PROBLEM DETAILS. Pick out all lines with the word "dans" from the records that follow.

——

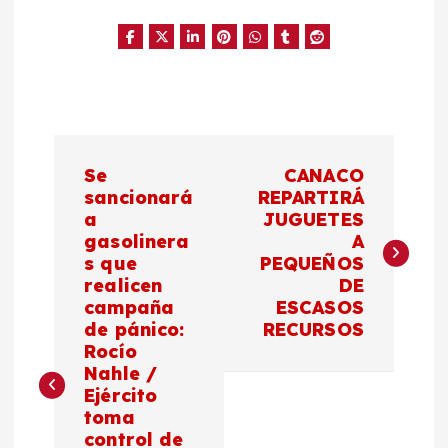
N
Se
CANACO
a
sancionará
REPARTIRÁ
a
JUGUETES
gasolinera
A
v
s que
PEQUEÑOS
realicen
DE
e
campaña
ESCASOS
de pánico:
RECURSOS
g
Rocío
Nahle /
a
Ejército
toma
control de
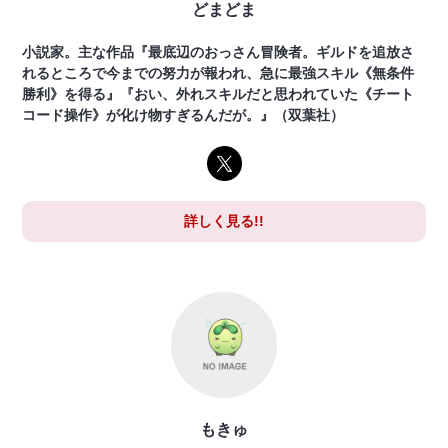
どまどま
小説家。主な作品『最底辺のおっさん冒険者。ギルドを追放さ
れるところで今までの努力が報われ、急に最強スキル《無条件
勝利》を得る』『おい、外れスキルだと思われていた《チート
コード操作》が化け物すぎるんだが。』（双葉社）
詳しく見る!!
もきゅ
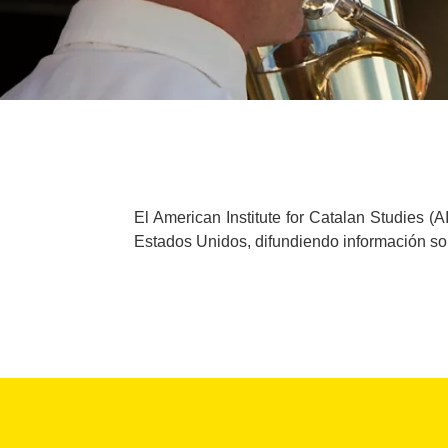
El American Institute for Catalan Studies 
Estados Unidos, difundiendo información sobr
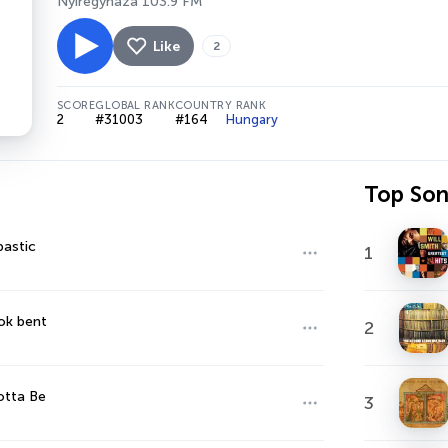
Nyíregyháza 103.9 FM
Like
2
SCORE
GLOBAL RANK
COUNTRY RANK
2
#31003
#164
Hungary
Top So
astic
1
ok bent
2
otta Be
3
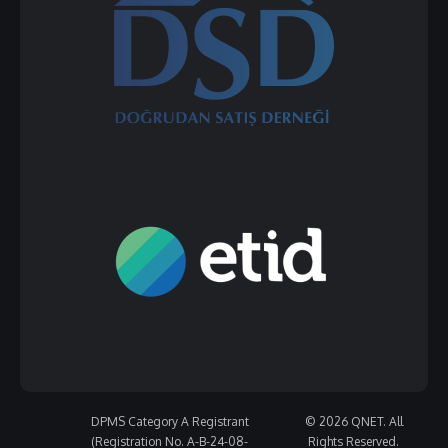
DPMS Category A Registrant
© 2026 QNET. All
(Registration No. A-B-24-08-
Rights Reserved.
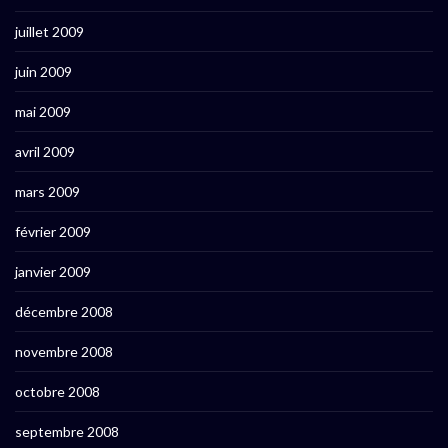
juillet 2009
juin 2009
mai 2009
avril 2009
mars 2009
février 2009
janvier 2009
décembre 2008
novembre 2008
octobre 2008
septembre 2008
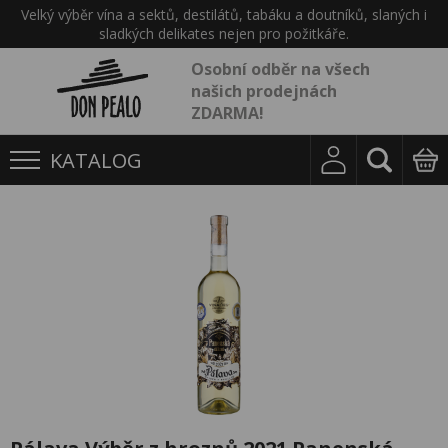
Velký výběr vína a sektů, destilátů, tabáku a doutníků, slaných i
sladkých delikates nejen pro požitkáře.
Osobní odběr na všech
našich prodejnách
ZDARMA!
KATALOG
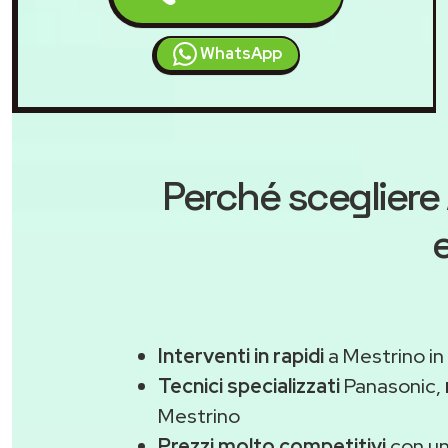
WhatsApp
Perché scegliere
Interventi in rapidi
a Mestrino in
Tecnici specializzati
Panasonic,
Mestrino
Prezzi molto competitivi
con un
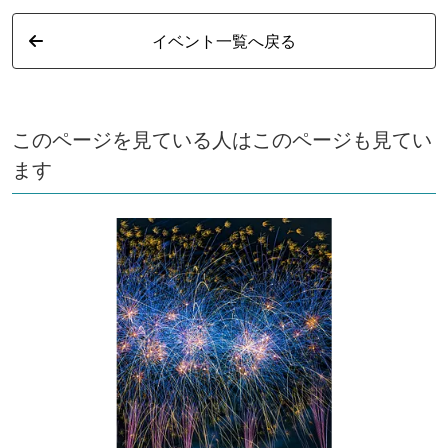
イベント一覧へ戻る
このページを見ている人はこのページも見てい
ます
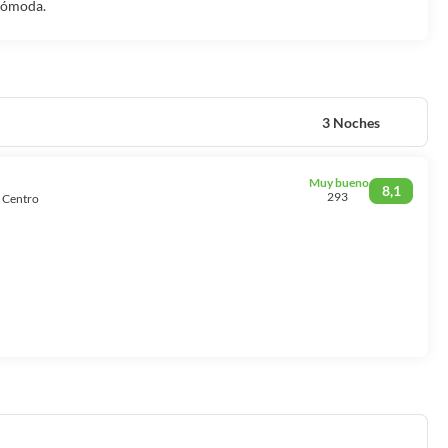
 cómoda.
3 Noches
Muy bueno
8,1
293
e Centro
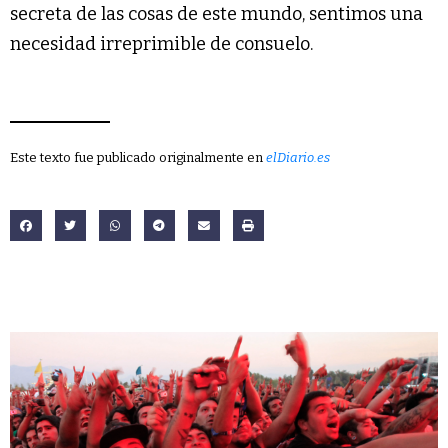
secreta de las cosas de este mundo, sentimos una
necesidad irreprimible de consuelo.
Este texto fue publicado originalmente en
elDiario.es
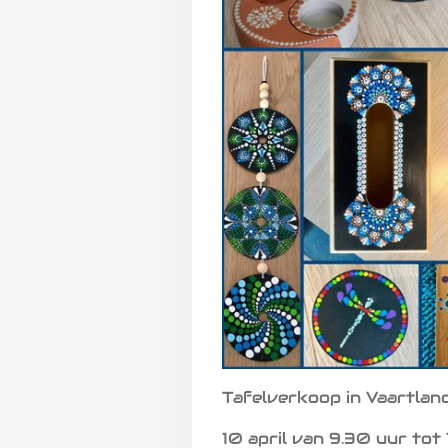
Tafelverkoop in Vaartlan
10 april van 9.30 uur tot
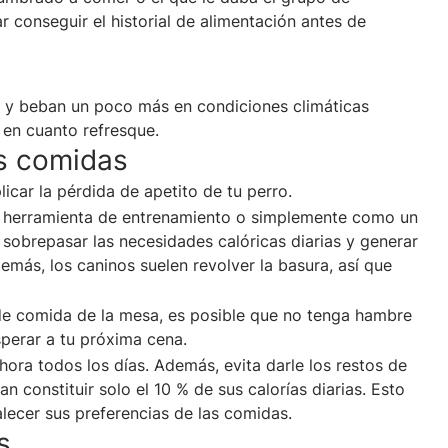
r conseguir el historial de alimentación antes de
y beban un poco más en condiciones climáticas
 en cuanto refresque.
s comidas
car la pérdida de apetito de tu perro.
herramienta de entrenamiento o simplemente como un
sobrepasar las necesidades calóricas diarias y generar
ás, los caninos suelen revolver la basura, así que
de comida de la mesa, es posible que no tenga hambre
sperar a tu próxima cena.
 hora todos los días. Además, evita darle los restos de
n constituir solo el 10 % de sus calorías diarias. Esto
lecer sus preferencias de las comidas.
s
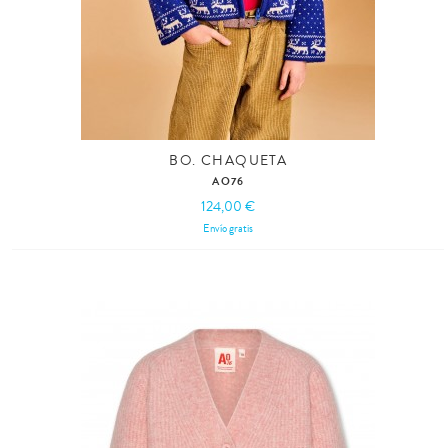
BO. CHAQUETA
AO76
124,00 €
Envío gratis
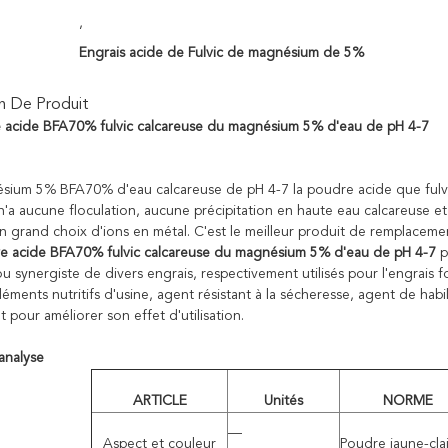
,
Engrais acide de Fulvic de magnésium de 5%
n De Produit
 acide BFA70% fulvic calcareuse du magnésium 5% d'eau de pH 4-7
ésium 5% BFA70% d'eau calcareuse de pH 4-7 la poudre acide que fulvi
 n'a aucune floculation, aucune précipitation en haute eau calcareuse 
 grand choix d'ions en métal. C'est le meilleur produit de remplacement 
re acide BFA70% fulvic calcareuse du magnésium 5% d'eau de pH 4-7
p
 synergiste de divers engrais, respectivement utilisés pour l'engrais fol
léments nutritifs d'usine, agent résistant à la sécheresse, agent de habi
 pour améliorer son effet d'utilisation.
'analyse
ARTICLE
Unités
NORME
—
Aspect et couleur
Poudre jaune-clai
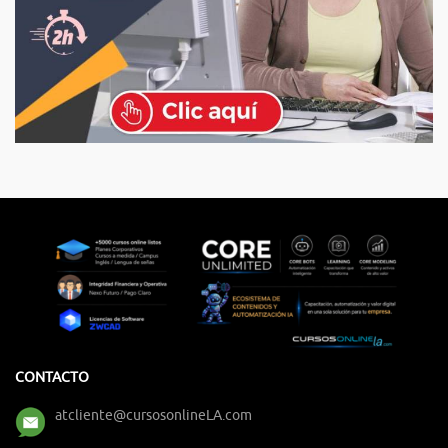
CONTACTO
atcliente@cursosonlineLA.com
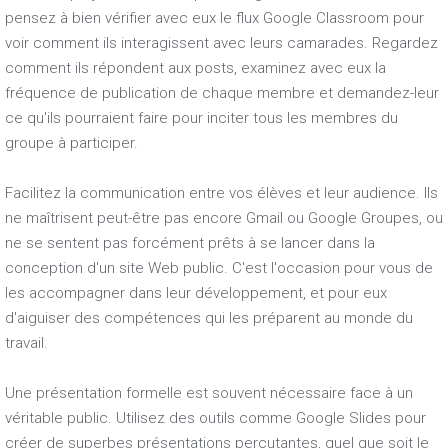
pensez à bien vérifier avec eux le flux Google Classroom pour
voir comment ils interagissent avec leurs camarades. Regardez
comment ils répondent aux posts, examinez avec eux la
fréquence de publication de chaque membre et demandez-leur
ce qu'ils pourraient faire pour inciter tous les membres du
groupe à participer.
Facilitez la communication entre vos élèves et leur audience. Ils
ne maîtrisent peut-être pas encore Gmail ou Google Groupes, ou
ne se sentent pas forcément prêts à se lancer dans la
conception d'un site Web public. C'est l'occasion pour vous de
les accompagner dans leur développement, et pour eux
d'aiguiser des compétences qui les préparent au monde du
travail.
Une présentation formelle est souvent nécessaire face à un
véritable public. Utilisez des outils comme Google Slides pour
créer de superbes présentations percutantes, quel que soit le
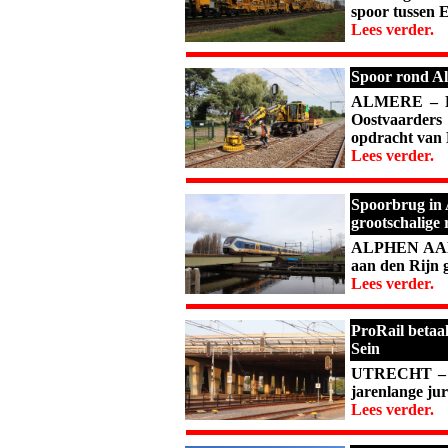
spoor tussen 
Lees verder.
Spoor rond A
ALMERE – He
Oostvaarders
opdracht van 
Lees verder.
Spoorbrug in 
grootschalige 
ALPHEN AAN 
aan den Rijn g
Lees verder.
ProRail betaal
Sein
UTRECHT – Pr
jarenlange juri
Lees verder.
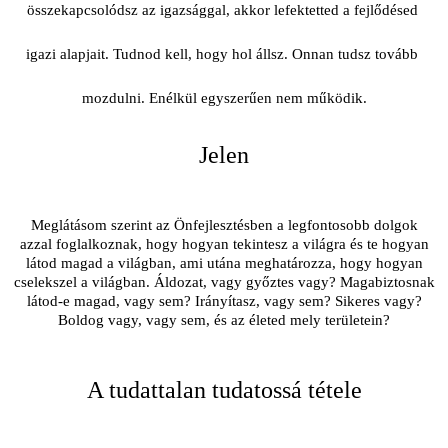
összekapcsolódsz az igazsággal, akkor lefektetted a fejlődésed 
igazi alapjait. Tudnod kell, hogy hol állsz. Onnan tudsz tovább 
mozdulni. Enélkül egyszerűen nem működik.
Jelen
Meglátásom szerint az Önfejlesztésben a legfontosobb dolgok
azzal foglalkoznak, hogy hogyan tekintesz a világra és te hogyan
látod magad a világban, ami utána meghatározza, hogy hogyan
cselekszel a világban. Áldozat, vagy győztes vagy? Magabiztosnak
látod-e magad, vagy sem? Irányítasz, vagy sem? Sikeres vagy?
Boldog vagy, vagy sem, és az életed mely területein?
A tudattalan tudatossá tétele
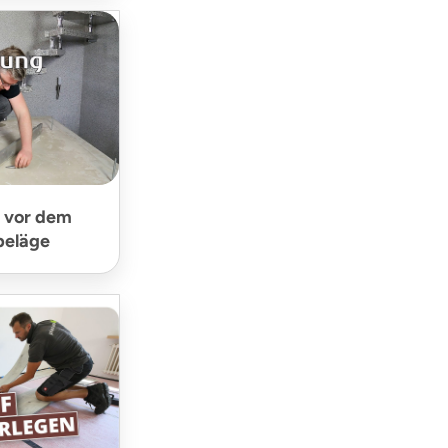
 vor dem
beläge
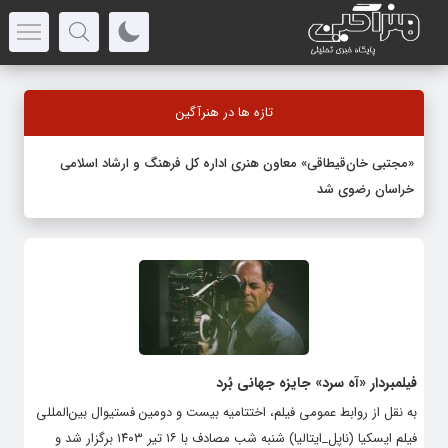
تازه ها در هنرآگین
«مجتبی خان‌قیطاقی» معاون هنری اداره کل فرهنگ و ارشاد اسلامی
خراسان رضوی شد
فیلمبردار «آه سرد» جایزه جهانی بُرد
به نقل از روابط عمومی فیلم، اختتامیه بیست و دومین فستیوال بین‌المللی
فیلم ایسکیا (ناپل_ایتالیا) شنبه شب مصادف با ۱۶ تیر ۱۴۰۳ برگزار شد و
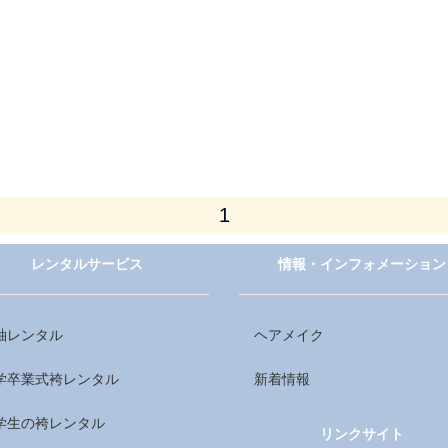
1
レンタルサービス
情報・インフォメーション
袖レンタル
ヘアメイク
学卒業式袴レンタル
新着情報
学生の袴レンタル
リンクサイト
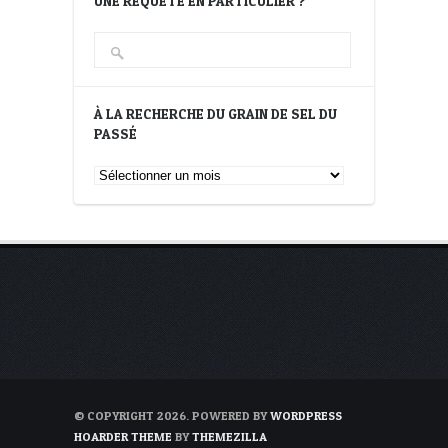
UNE REQUÊTE EN PARTICULIER ?
À LA RECHERCHE DU GRAIN DE SEL DU
PASSÉ
À
la
recherche
du
Grain
de
Sel
du
passé
© COPYRIGHT 2026. POWERED BY
WORDPRESS
HOARDER THEME
BY
THEMEZILLA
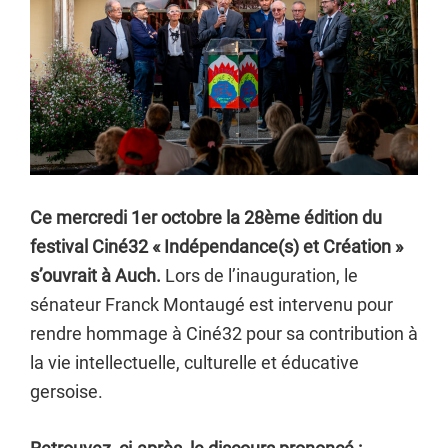
Ce mercredi 1er octobre la 28ème édition du
festival Ciné32 « Indépendance(s) et Création »
s’ouvrait à Auch.
Lors de l’inauguration, le
sénateur Franck Montaugé est intervenu pour
rendre hommage à Ciné32 pour sa contribution à
la vie intellectuelle, culturelle et éducative
gersoise.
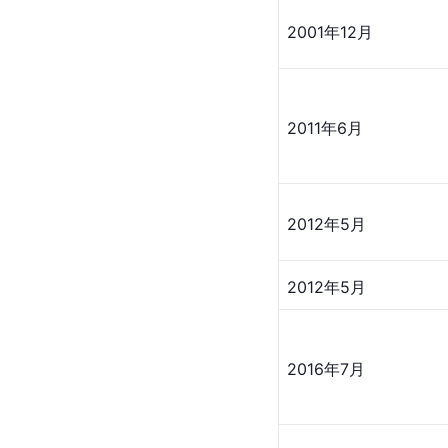
2001年12月
2011年6月
2012年5月
2012年5月
2016年7月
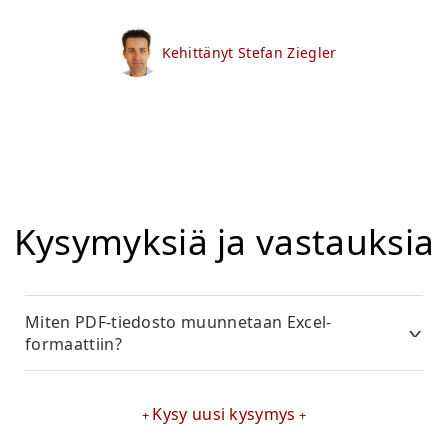
Kehittänyt Stefan Ziegler
Kysymyksiä ja vastauksia
Miten PDF-tiedosto muunnetaan Excel-
formaattiin?
Kysy uusi kysymys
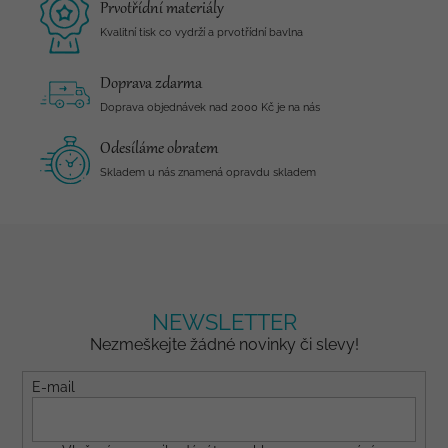
Prvotřídní materiály
Kvalitní tisk co vydrží a prvotřídní bavlna
Doprava zdarma
Doprava objednávek nad 2000 Kč je na nás
Odesíláme obratem
Skladem u nás znamená opravdu skladem
NEWSLETTER
Nezmeškejte žádné novinky či slevy!
E-mail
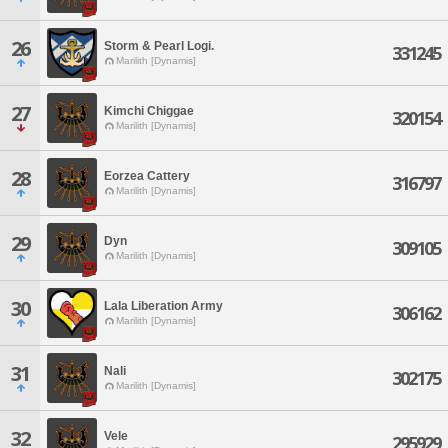
26
Storm & Pearl Logi.
331245
Marilith [Dynamis]
27
Kimchi Chiggae
320154
Marilith [Dynamis]
28
Eorzea Cattery
316797
Marilith [Dynamis]
29
Dyn
309105
Marilith [Dynamis]
30
Lala Liberation Army
306162
Marilith [Dynamis]
31
Nali
302175
Marilith [Dynamis]
32
Vele
295929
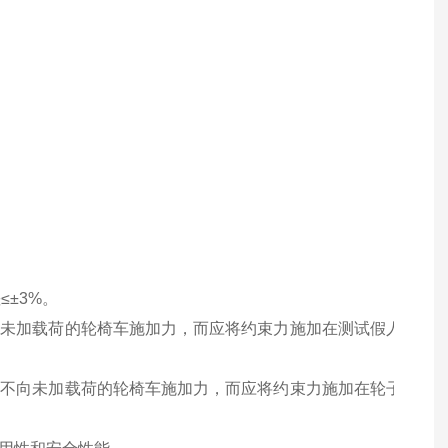
≤±
3%
。
对未加载荷的轮椅车施加力，而应将约束力施加在测试假人
现不向未加载荷的轮椅车施加力，而应将约束力施加在轮子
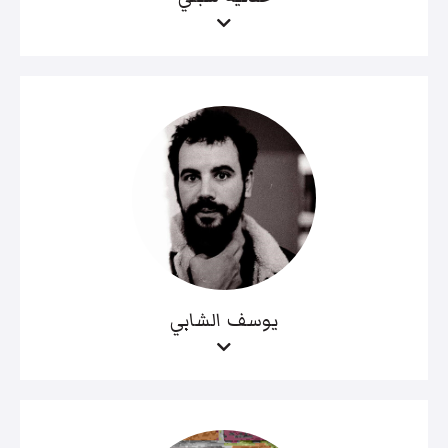
يوسف الشابي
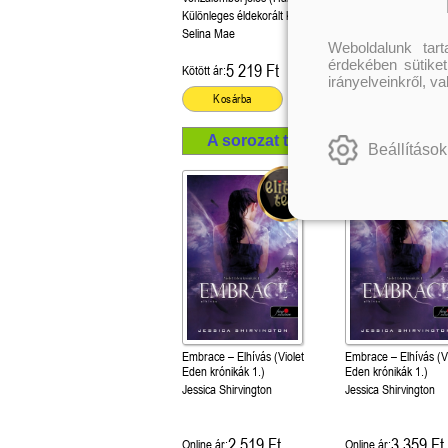
University 3.)
Különleges éldekorált kiadás!
Önállóan is olvasható
Selina Mae
Sarina Bowen
Weboldalunk tar
érdekében sütiket
5 219 Ft
4 049 Ft
Kötött ár:
Kötött ár:
irányelveinkről, v
Kosárba
Kosárba
A sorozat további termékei
Beállítások
Embrace – Elhívás (Violet
Embrace – Elhívás (Vi
Eden krónikák 1.)
Eden krónikák 1.)
Jessica Shirvington
Jessica Shirvington
2 519 Ft
3 359 Ft
Online ár:
Online ár:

——

SOLUTION FOR THIS PROBLEM.
ne se sentent pas forcément prêts à se lancer dans la
les accompagner dans leur développement, et pour eux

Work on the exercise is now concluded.